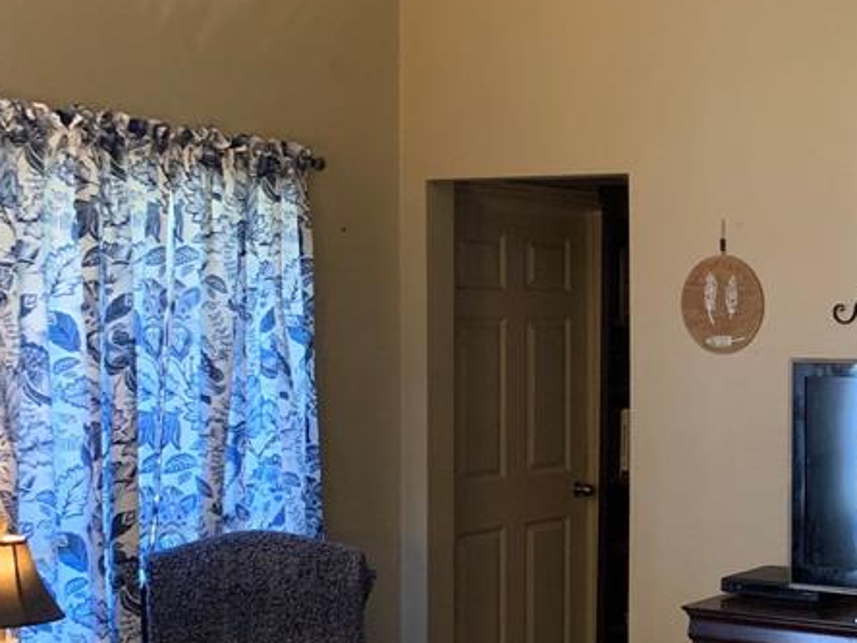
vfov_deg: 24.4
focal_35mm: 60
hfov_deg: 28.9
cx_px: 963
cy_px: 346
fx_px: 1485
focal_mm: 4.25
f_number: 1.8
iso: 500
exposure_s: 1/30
--
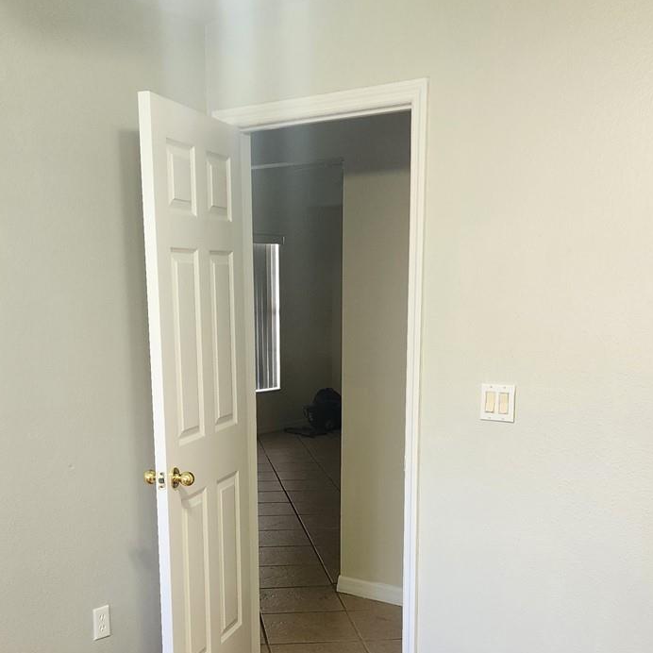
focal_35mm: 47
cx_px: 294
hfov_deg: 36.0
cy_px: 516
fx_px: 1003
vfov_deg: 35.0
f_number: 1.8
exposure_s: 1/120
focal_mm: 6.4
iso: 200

Problem description: Return exactly, and only, the lines above starting at the line that contains "vfov_deg: 24.4" and ending at the line that contains "exposure_s: 1/30".

Answer to the problem:
vfov_deg: 24.4
focal_35mm: 60
hfov_deg: 28.9
cx_px: 963
cy_px: 346
fx_px: 1485
focal_mm: 4.25
f_number: 1.8
iso: 500
exposure_s: 1/30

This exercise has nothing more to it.